David Swales, head of economic analysis at the AHDB, noted the extraordinary market conditions, stating, “After 14 years at the agricultural body, I have never known a market like this.” Swales explained that the confluence of several factors has created a “perfect storm,” driving up prices.

Adverse cold and wet weather conditions have led to higher lamb mortality rates early in the season, and there are growing concerns about the Schmallenberg virus, which has been affecting sheep in the south of England, Wales, and the Midlands.

While the price of British lamb is soaring, New Zealand lamb has seen a price drop of about 20% year-on-year, now costing less than £3 per kg. This decrease is attributed to a glut of Australian lamb on global markets and reduced orders from China. Additionally, new trade deals have removed tariffs on a larger quantity of Australian and New Zealand lamb, allowing it to be sold more cheaply in the UK. However, imports have been disrupted by attacks on Red Sea cargo ships by Yemen-based militants, delaying shipments.

The volatile market conditions have led Morrisons, the UK’s fifth-largest supermarket and a significant buyer of British lamb, to reconsider its sourcing strategy. Morrisons has announced a trial of New Zealand lamb in 39 stores, ending a seven-year commitment to selling 100% British lamb.

A Morrisons spokesperson explained, “The trial follows an extensive exercise listening to customers who were very clear that they want us to sell lamb at a more accessible price all year round. The blunt commercial reality is that New Zealand lamb is cheaper to source, and therefore cheaper to sell, than British lamb.”

Despite the trial, Morrisons assured that it will continue to sell 100% British lamb at its butchers’ counters and clearly label New Zealand lamb in trial stores to allow customers to make informed choices. The supermarket also stated that this move does not signify a reduction in the overall volumes of lamb purchased from British farmers.

Other supermarkets, including Waitrose, Marks & Spencer, and the Co-op, have affirmed their commitments to 100% British lamb.
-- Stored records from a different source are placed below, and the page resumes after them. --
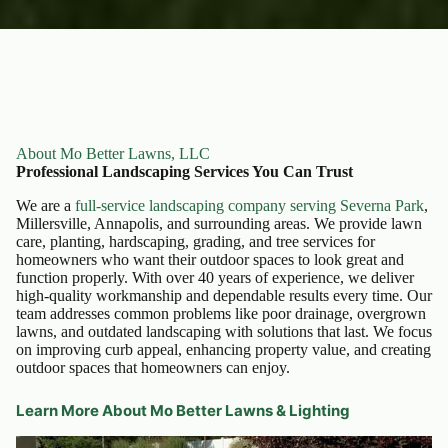
About Mo Better Lawns, LLC
Professional Landscaping Services You Can Trust
We are a
full-service landscaping company serving Severna Park
,
Millersville, Annapolis, and surrounding areas. We provide lawn
care, planting, hardscaping, grading, and tree services for
homeowners who want their outdoor spaces to look great and
function properly. With over 40 years of experience, we deliver
high-quality workmanship and dependable results every time. Our
team addresses common problems like poor drainage, overgrown
lawns, and outdated landscaping with solutions that last. We focus
on improving curb appeal, enhancing property value, and creating
outdoor spaces that homeowners can enjoy.
Learn More About Mo Better Lawns & Lighting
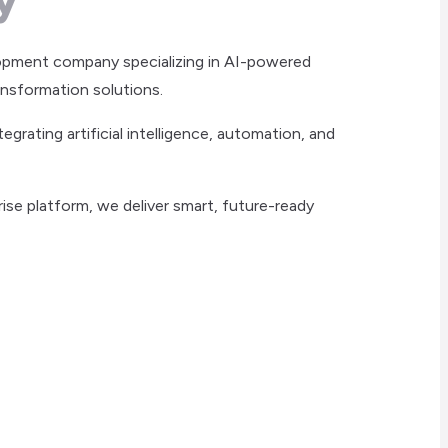
opment company specializing in AI-powered
ansformation solutions.
rating artificial intelligence, automation, and
ise platform, we deliver smart, future-ready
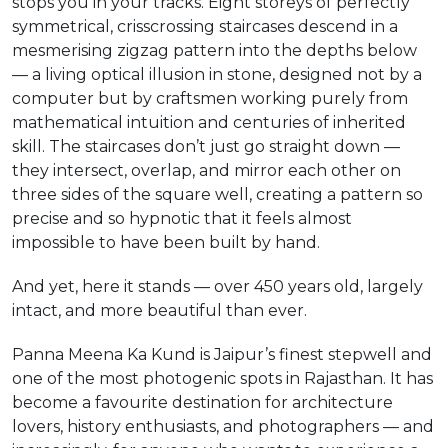
stops you in your tracks. Eight storeys of perfectly
symmetrical, crisscrossing staircases descend in a
mesmerising zigzag pattern into the depths below
— a living optical illusion in stone, designed not by a
computer but by craftsmen working purely from
mathematical intuition and centuries of inherited
skill. The staircases don’t just go straight down —
they intersect, overlap, and mirror each other on
three sides of the square well, creating a pattern so
precise and so hypnotic that it feels almost
impossible to have been built by hand.
And yet, here it stands — over 450 years old, largely
intact, and more beautiful than ever.
Panna Meena Ka Kund is Jaipur’s finest stepwell and
one of the most photogenic spots in Rajasthan. It has
become a favourite destination for architecture
lovers, history enthusiasts, and photographers — and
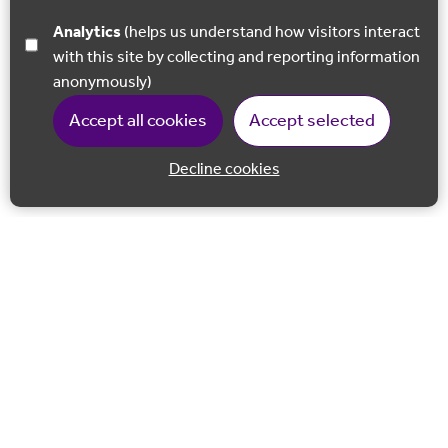
Analytics
(helps us understand how visitors interact
with this site by collecting and reporting information
anonymously)
Accept all cookies
Accept selected
Decline cookies
Back to 
Join our email list
Follow us on Facebook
However, industry experts suggest that they may face similar pressures to adapt their sourcing policies.

The National Farmers Union (NFU) expressed disappointment, with livestock board chair David Barton commenting, “It’s all the more disappointing that our own homegrown lamb is likely to be replaced by products from overseas with significant food miles and produced to potentially lower standards.”

Phil Stocker, chief executive of the National Sheep Association (NSA), criticized the timing of Morrisons’ announcement, which coincided with Rishi Sunak’s Farm to Fork Summit aimed at supporting UK agriculture. Stocker remarked, “This is a very poor decision, and something NSA warned could happen during the negotiations around the new trade deals agreed with Australia and New Zealand last year.”

As the market continues to navigate these challenging conditions, the future of British lamb production and its pricing remains uncertain, with both producers and retailers adapting to rapidly changing circumstances.